Couldn't get the interview in english (i had it once) 
English speakers, please translate it, it's pretty straight forward.

Opinions?


----------



## 20centrfuge (Apr 13, 2007)

Google translate will do an acceptable job. I could translate it as I’m fluent in Spanish, but you’d have to pay me since it would take an hour to do.


----------



## 444mil (May 27, 2018)

I'm so stupid. Spanish is my native language. 
I meant english speakers to translate and read it.


----------



## Allegro Con Brio (Jan 3, 2020)

From what Google could translate (5,000 word limit), he says some controversial things that would really perk up some ears on TC!

_I like everything that is original. Like Bill Evans, an iconic jazz poet pianist. I am moved by many emotions. I can't really comment on pop music because I don't know it, what I hear in a cafe or airport has two harmonies and only three melody notes; it is something so primitive that it does not reach me. I find it very basic. I think that classical music cannot be consumed like a coke. It was always for elites and if you want to come to understand you have to sacrifice all your life to do it. Even with that dedication, there are people who do not succeed. At 45 years old, I think this music cannot be popularized. The fast-paced consumer world doesn't fit in with it._


----------



## UniversalTuringMachine (Jul 4, 2020)

Allegro Con Brio said:


> From what Google could translate (5,000 word limit), he says some controversial things that would really perk up some ears on TC!
> 
> _I like everything that is original. Like Bill Evans, an iconic jazz poet pianist. I am moved by many emotions. I can't really comment on pop music because I don't know it, what I hear in a cafe or airport has two harmonies and only three melody notes; it is something so primitive that it does not reach me. I find it very basic. I think that classical music cannot be consumed like a coke. It was always for elites and if you want to come to understand you have to sacrifice all your life to do it. Even with that dedication, there are people who do not succeed. At 45 years old, I think this music cannot be popularized. The fast-paced consumer world doesn't fit in with it._


That's one "radical" view but also rings true to me. I think what he meant by the "elite" is someone who put in the effort into seriously understanding the music, instead of the elite in the societal sense. The social elites could well be philistine when it comes to appreciating music. Classical music can only give as much as you put into it, just like classic literature or video games.

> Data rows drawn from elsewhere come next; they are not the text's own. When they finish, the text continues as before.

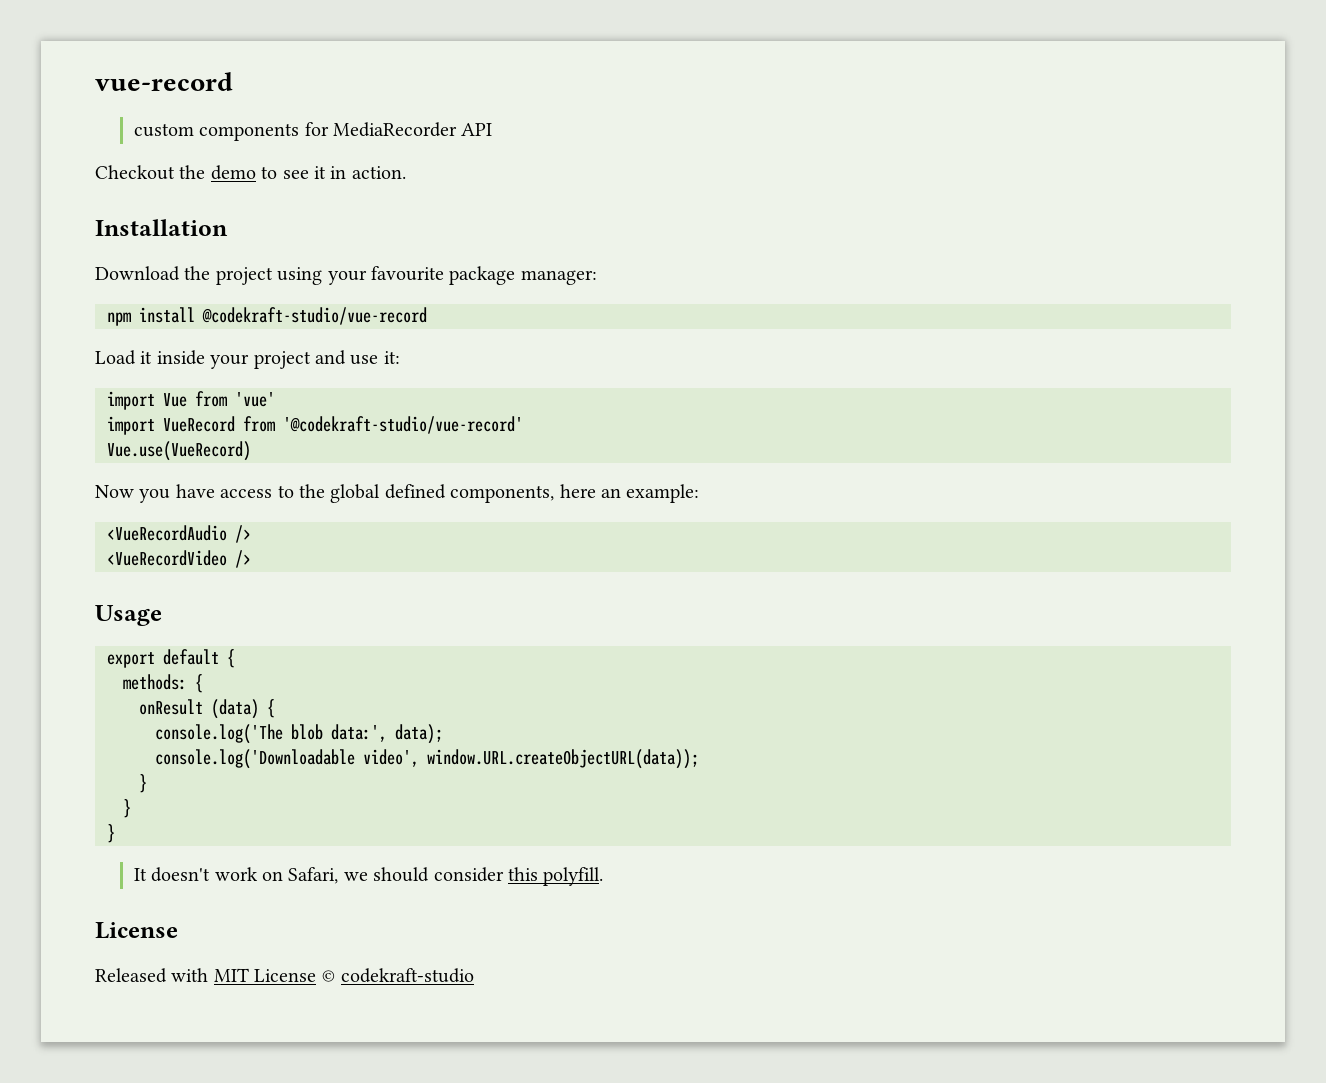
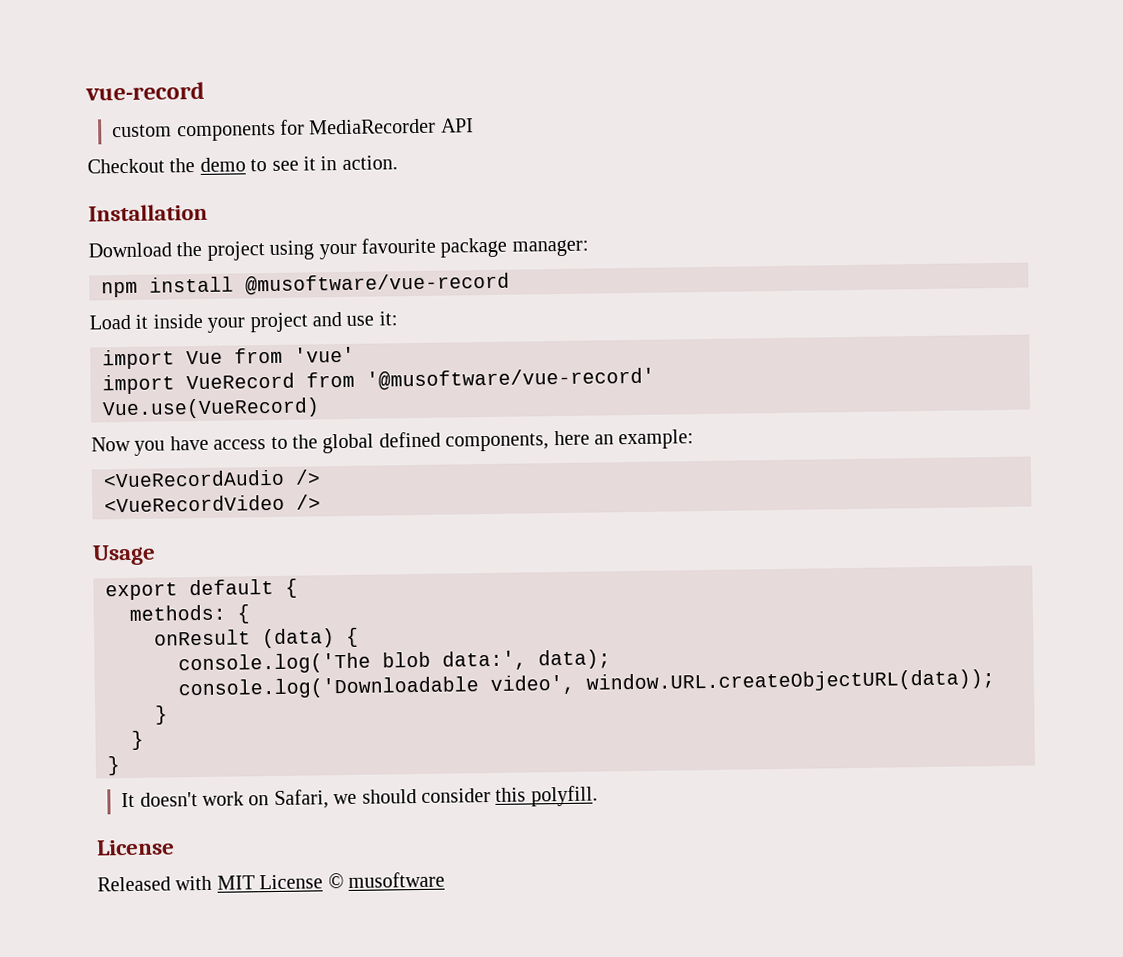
[202,307,427,325] @codekraft-studio/vue-record -> [245,272,510,296] @musoftware/vue-record
[283,416,523,434] '@codekraft-studio/vue-record' -> [366,367,655,391] '@musoftware/vue-record'
[341,968,474,983] codekraft-studio -> [348,871,445,888] musoftware

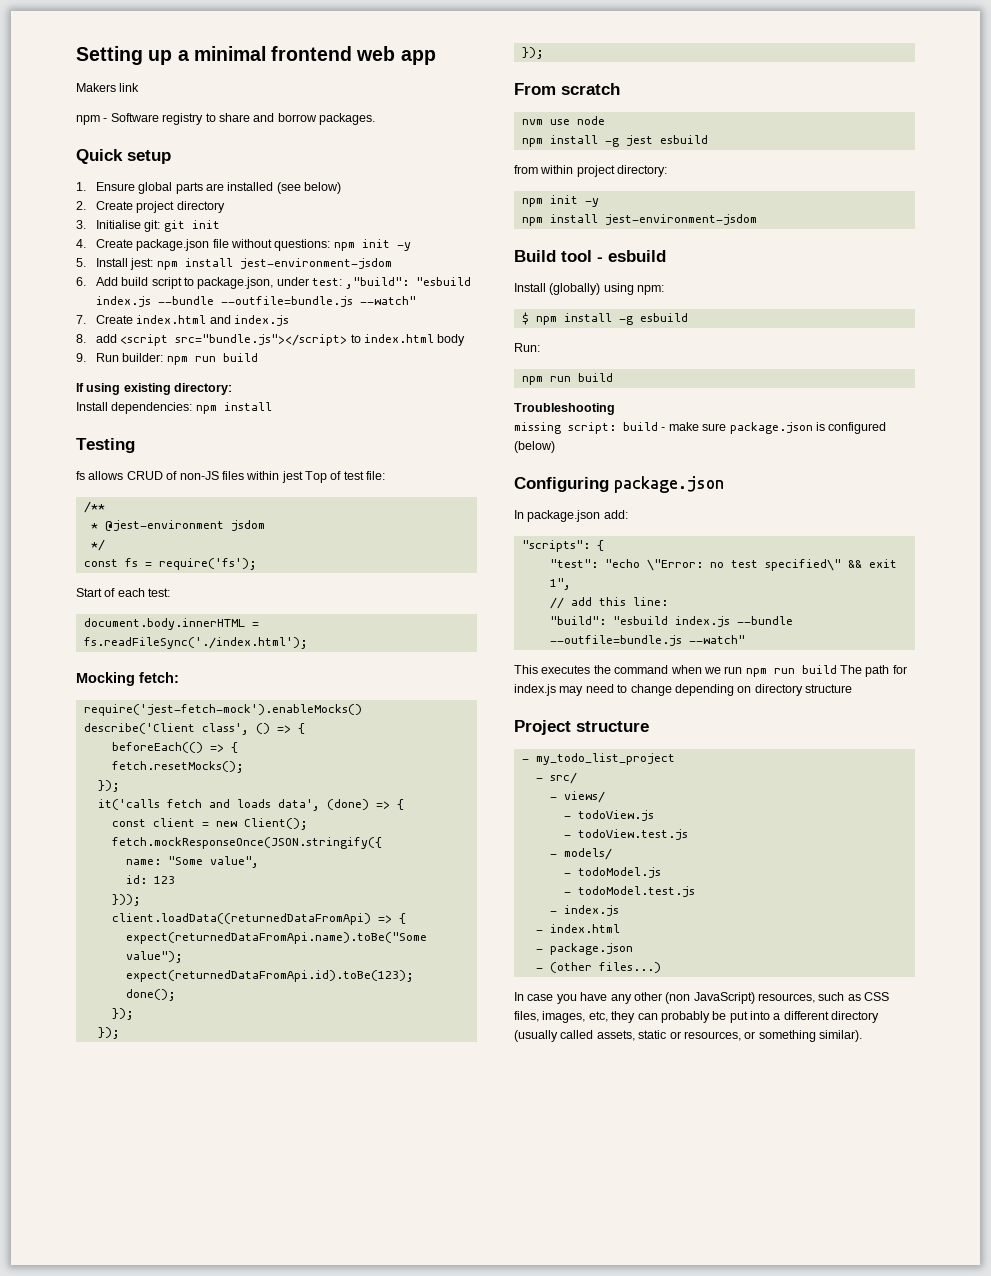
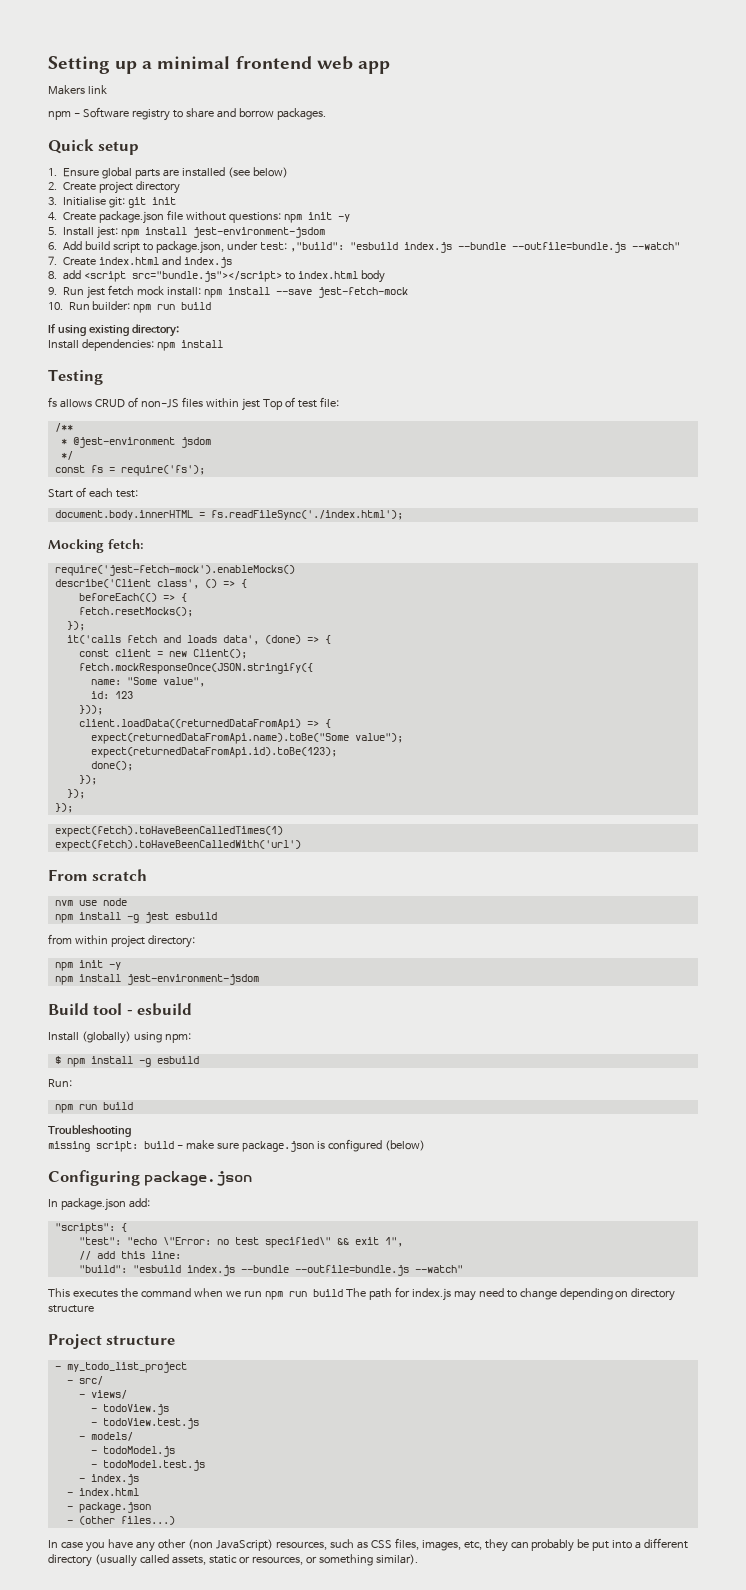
(119, 357) none -> [87,285,408,299] [48,302,90,310] jest fetch mock install: npm install --save jest-fetch-mock // 10. Run
(544, 53) none -> [54,826,283,837] [54,840,301,851] // expect(fetch).toHaveBeenCalledTimes(1) // expect(fetch).toHaveBeenCalledWith('url')

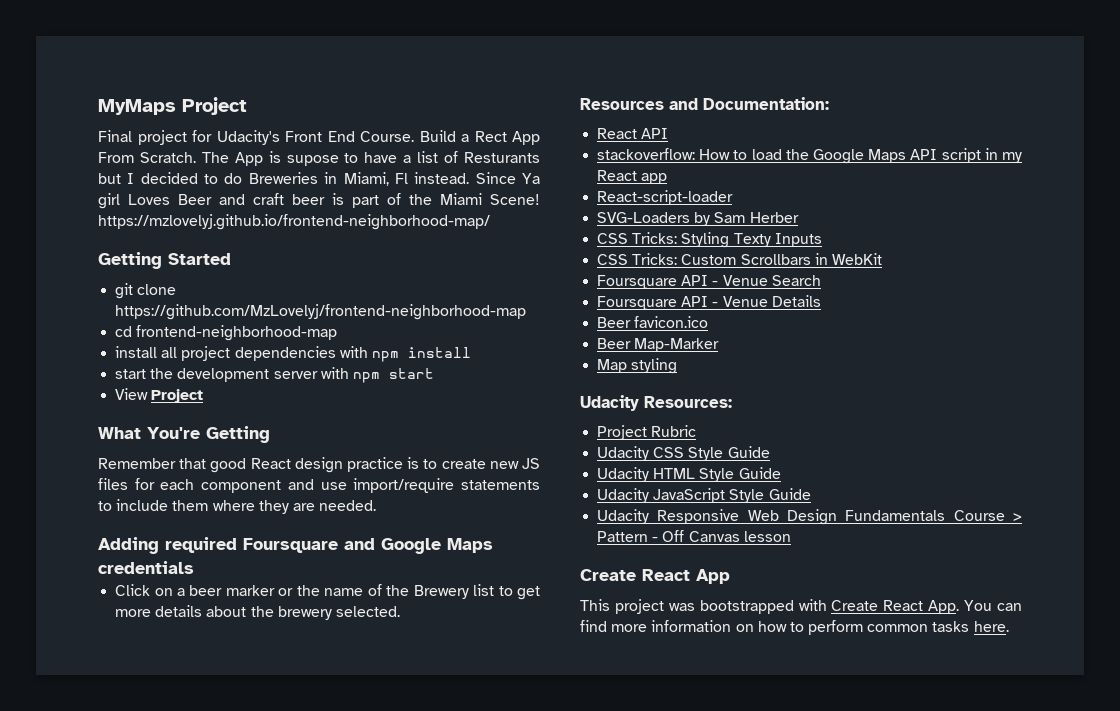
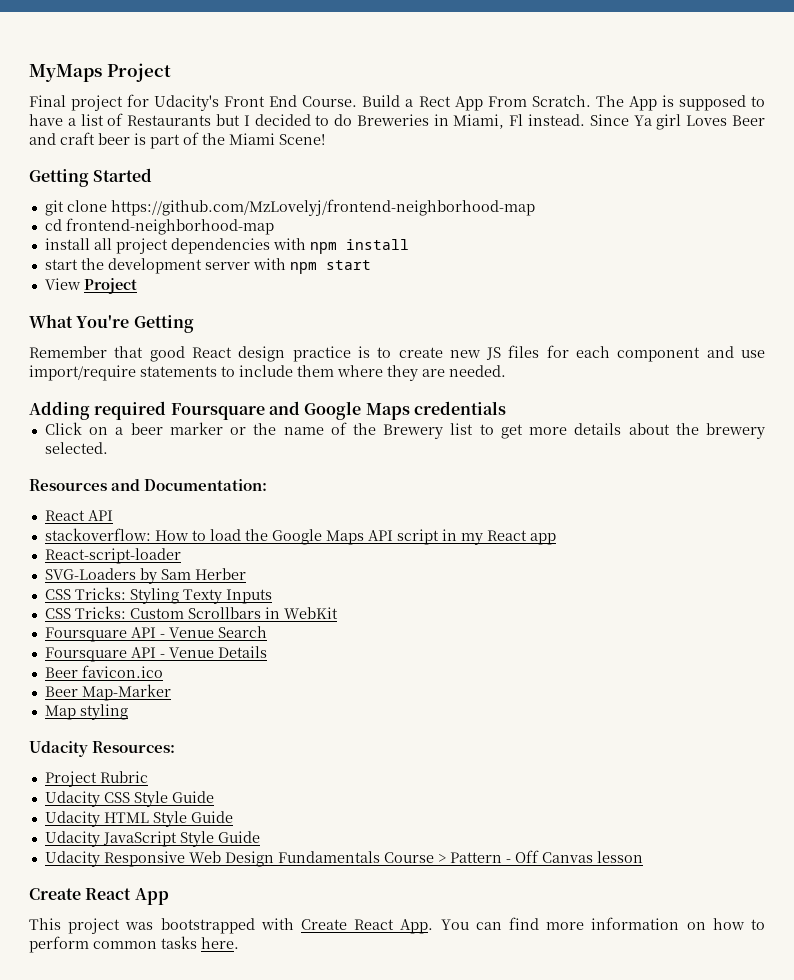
[286,155,339,166] supose -> [678,95,746,111] supposed
[464,152,541,163] Resturants -> [127,115,212,126] Restaurants
[98,214,490,230] https://mzlovelyj.github.io/frontend-neighborhood-map/ -> (325, 139) none

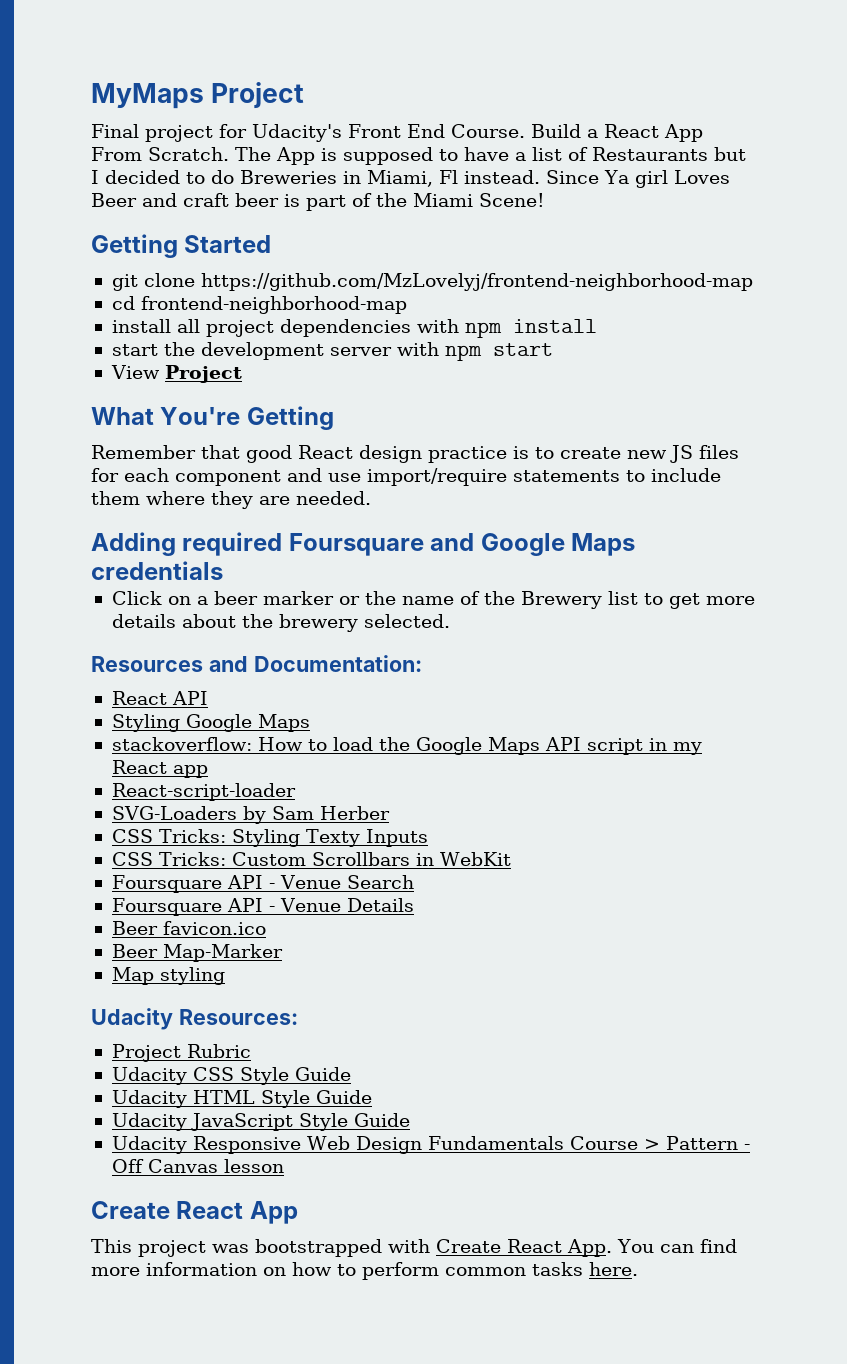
[418,96,451,107] Rect -> [604,124,659,138] React
(113, 515) none -> [111,714,310,732] // Styling Google Maps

At the same time, boxed wine is still a way to explore the market and a way to appreciate wine, but it is never going to compete with coke or Starbucks coffee. The right problem is perhaps that why it is necessary for everyone to be a fast-paced consumer, instead of being an "elite" if being an "elite" is desirable in the first place. This is not something classical music can solve or should be responsible for.


----------